Conventional civil society organizations must map out exactly how they can add value within the new civic sphere. They can and should play a role supporting new movements without seeking to become movements themselves. This support role was demonstrated by the response CSOs gave when Nyanzi was arrested—they showed solidarity, visited her in prison, and provided pro bono legal support. Or in the case of the Jobless Brotherhood, they helped with security and personnel training, connected the JB to other movements, provided healthcare to torture victims, and offered legal support for the endless court battles in a country where there is rule by, rather than of, law. Or in the case of Apaa, NGOs are helping to connect the villagers’ struggle to a wider campaign against land grabs. To play this kind of role, conventional civil society must bring in a new breed of leadership that sees complementarity in the work of emerging movements and activists rather than seeing those groups as threats to NGOs’ space.

Mainstream and conventional civil society and their supporters need to become more political. Achieving social justice in a profound and lasting manner is fundamentally a political project. NGOs’ “non-everything” approach—for example, being nonpartisan and nonpolitical—has failed to grasp this. Social, economic, and political justice will be achieved when power shifts from the privileged few to the oppressed majority who directly bear the brunt of injustice. This power shift will not be delivered in meetings held at the Imperial Royale Hotel in Kampala but in freer, more creative, more inclusive spaces and theaters of nonviolent action.

Conventional CSOs must spend less time hand-wringing and more time acting. Currently, they agonize endlessly about shrinking civic and political space, issue press statements about police brutality, make loud calls to the deaf about the need to respect law and order, and focus on the regime’s likely constitutional amendment to remove the age limit for the president without organizing to resist it. While their preferred technocratic approach is important, CSOs have gotten away from the popular struggles that the new activism is now addressing. They must get the balance right.

Conclusions

It is important not to overstate the influence of Uganda’s emerging civic movements and new expressions of civic activism. However, something is clearly changing, and the new civic activism is undoubtedly adding important elements to conventional civil society.

The new movements and activism are caught between the unholy trinity of a repressive state, risk-averse donors, and a frightened, traditional civil society. The risk is that they will be crowded out or co-opted. The lure of donor money may tempt them into the log frame mind-set, they may be co-opted through state patronage, or they may be delegitimized by conventional civil society as being part of “uncivil” society.

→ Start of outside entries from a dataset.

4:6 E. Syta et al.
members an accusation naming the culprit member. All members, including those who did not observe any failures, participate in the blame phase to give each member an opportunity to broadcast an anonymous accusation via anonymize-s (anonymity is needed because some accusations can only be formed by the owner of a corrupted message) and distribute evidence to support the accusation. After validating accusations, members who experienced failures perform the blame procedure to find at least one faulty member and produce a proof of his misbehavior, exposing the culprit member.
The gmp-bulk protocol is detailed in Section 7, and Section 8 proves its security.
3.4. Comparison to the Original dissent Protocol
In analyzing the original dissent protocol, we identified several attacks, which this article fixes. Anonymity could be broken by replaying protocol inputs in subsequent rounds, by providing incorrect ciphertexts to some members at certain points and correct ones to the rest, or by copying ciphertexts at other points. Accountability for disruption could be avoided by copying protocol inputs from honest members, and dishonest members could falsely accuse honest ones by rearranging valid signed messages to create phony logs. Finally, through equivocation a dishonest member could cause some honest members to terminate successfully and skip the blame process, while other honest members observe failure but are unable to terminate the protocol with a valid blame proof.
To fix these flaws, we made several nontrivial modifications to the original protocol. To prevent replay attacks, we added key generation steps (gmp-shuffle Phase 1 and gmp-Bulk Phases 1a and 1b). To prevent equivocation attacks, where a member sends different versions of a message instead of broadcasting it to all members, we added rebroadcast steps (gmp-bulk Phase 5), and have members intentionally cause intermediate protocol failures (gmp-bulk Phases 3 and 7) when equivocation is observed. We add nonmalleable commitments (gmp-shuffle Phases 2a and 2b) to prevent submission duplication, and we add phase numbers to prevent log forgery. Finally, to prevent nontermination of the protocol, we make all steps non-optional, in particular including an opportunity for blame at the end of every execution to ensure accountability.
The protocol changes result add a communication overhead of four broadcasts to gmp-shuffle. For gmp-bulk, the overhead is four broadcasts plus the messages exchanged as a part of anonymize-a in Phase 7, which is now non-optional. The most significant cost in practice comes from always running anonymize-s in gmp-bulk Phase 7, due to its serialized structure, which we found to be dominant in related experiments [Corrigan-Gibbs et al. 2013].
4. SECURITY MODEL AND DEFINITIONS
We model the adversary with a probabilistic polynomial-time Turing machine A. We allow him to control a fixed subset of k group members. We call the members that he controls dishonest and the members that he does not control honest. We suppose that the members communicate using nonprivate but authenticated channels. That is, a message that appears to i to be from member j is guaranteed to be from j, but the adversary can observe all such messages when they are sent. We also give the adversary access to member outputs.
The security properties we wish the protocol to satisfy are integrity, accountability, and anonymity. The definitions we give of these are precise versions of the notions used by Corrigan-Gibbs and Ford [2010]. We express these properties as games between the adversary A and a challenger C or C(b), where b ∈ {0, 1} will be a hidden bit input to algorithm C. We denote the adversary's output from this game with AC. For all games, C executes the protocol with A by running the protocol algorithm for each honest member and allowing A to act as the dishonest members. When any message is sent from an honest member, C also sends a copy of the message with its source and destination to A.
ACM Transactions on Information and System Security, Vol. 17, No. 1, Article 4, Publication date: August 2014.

The new activism could be pushed underground, making it less transparent and more radical, even violent.

For their part, new movements and civic activism show signs of being too dismissive of conventional CSOs. They can demonstrate an overconfidence of what has been called the arrival mentality—when someone is prematurely satisfied with early successes—making them very intolerant of others and undermining the plurality of voices and methods among civil society actors. New forms of activism and emerging movements could in this way undermine the development of a more inclusive, plural, and connected civil society. In fact, emerging movements and new forms of activism could still end up fading away like yet another fad, leaving greater disillusionment and an emboldened repressive regime.

Despite the need for caution, emerging movements and new forms of activism undoubtedly represent an important wave that should be better understood and supported. What Uganda needs is a refined form of bothestablished CSOs and new movements. This will require creative imagination at the frontier of new civic activism in Uganda.

Arthur Larok is the country director of ActionAid Uganda. He is a member of Carnegie’s Civic Research Network.

Notes

1 See ActionAid Uganda, “Strengthening Struggles for Social Justice,” forthcoming, 2017.

2 See Arthur Larok, “Re-invigorating Civil Society in Uganda: An Agenda for the Future,” ActionAid Uganda, forthcoming, 2017.